Two point light sources are 24cm apart. At what distance from one source, a convex lens of focal length 9cm be kept in between them, so that the images of both the sources are formed at the same place.

6 cm

The given condition will be satisfied only if one source (S₁) placed on one side such that u < f (i.e. it lies under the focus). The other source (S₂) is placed on the other side of the lens such that u > f (i.e. it lies beyond the focus).

If S₁ is the object for lens then

$\frac{1}{f}=\frac{1}{-y}-\frac{1}{-x} \Rightarrow \frac{1}{y}=\frac{1}{x}-\frac{1}{f}$   .................(i)

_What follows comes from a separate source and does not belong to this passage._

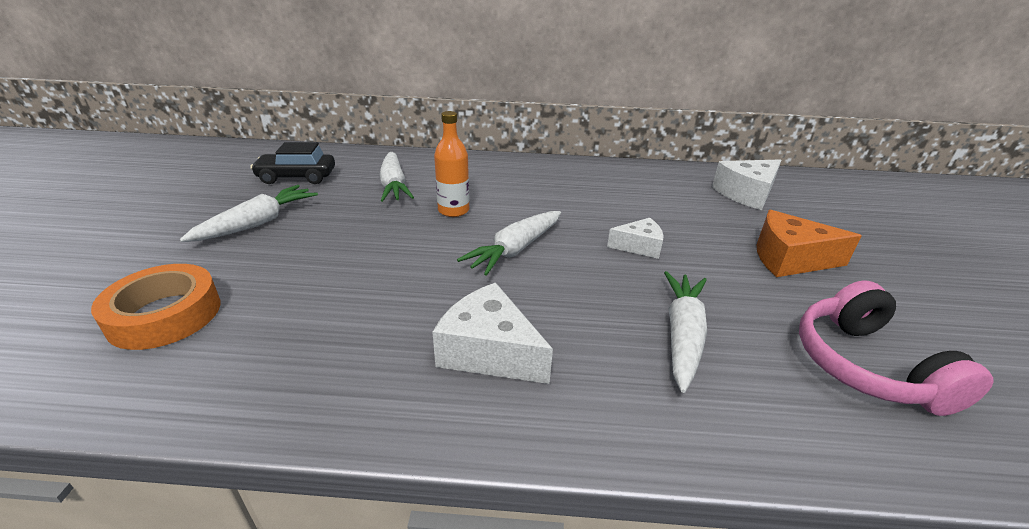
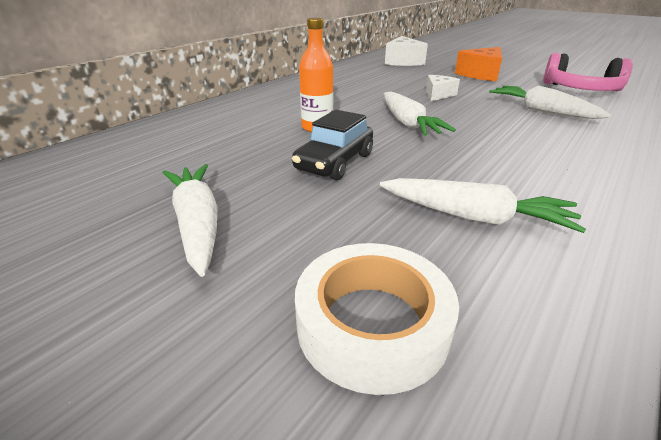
camera: 55 degrees left, 0 degrees up
(165, 315) = (372, 324): orange tape -> white tape
(297, 177) = (106, 181): black car -> black car (335, 162)
(394, 185) = (227, 138): white carrot -> white carrot (475, 217)
(489, 351) = (537, 160): white cheese -> none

If S₂ is the object for lens then

$\frac{1}{f}=\frac{1}{+y}-\frac{1}{-(24-x)} \Rightarrow \frac{1}{y}=\frac{1}{f}-\frac{1}{(24-x)}$    ..........(ii)

From equation (i) and (ii)

$\frac{1}{x}-\frac{1}{f}=\frac{1}{f}-\frac{1}{(24-x)}$

$\frac{1}{x}+\frac{1}{(24-x)}=\frac{2}{f}=\frac{2}{9}$

$\Rightarrow x^2-24 x+108=0$

On solving we have x = 18 cm, 6 cm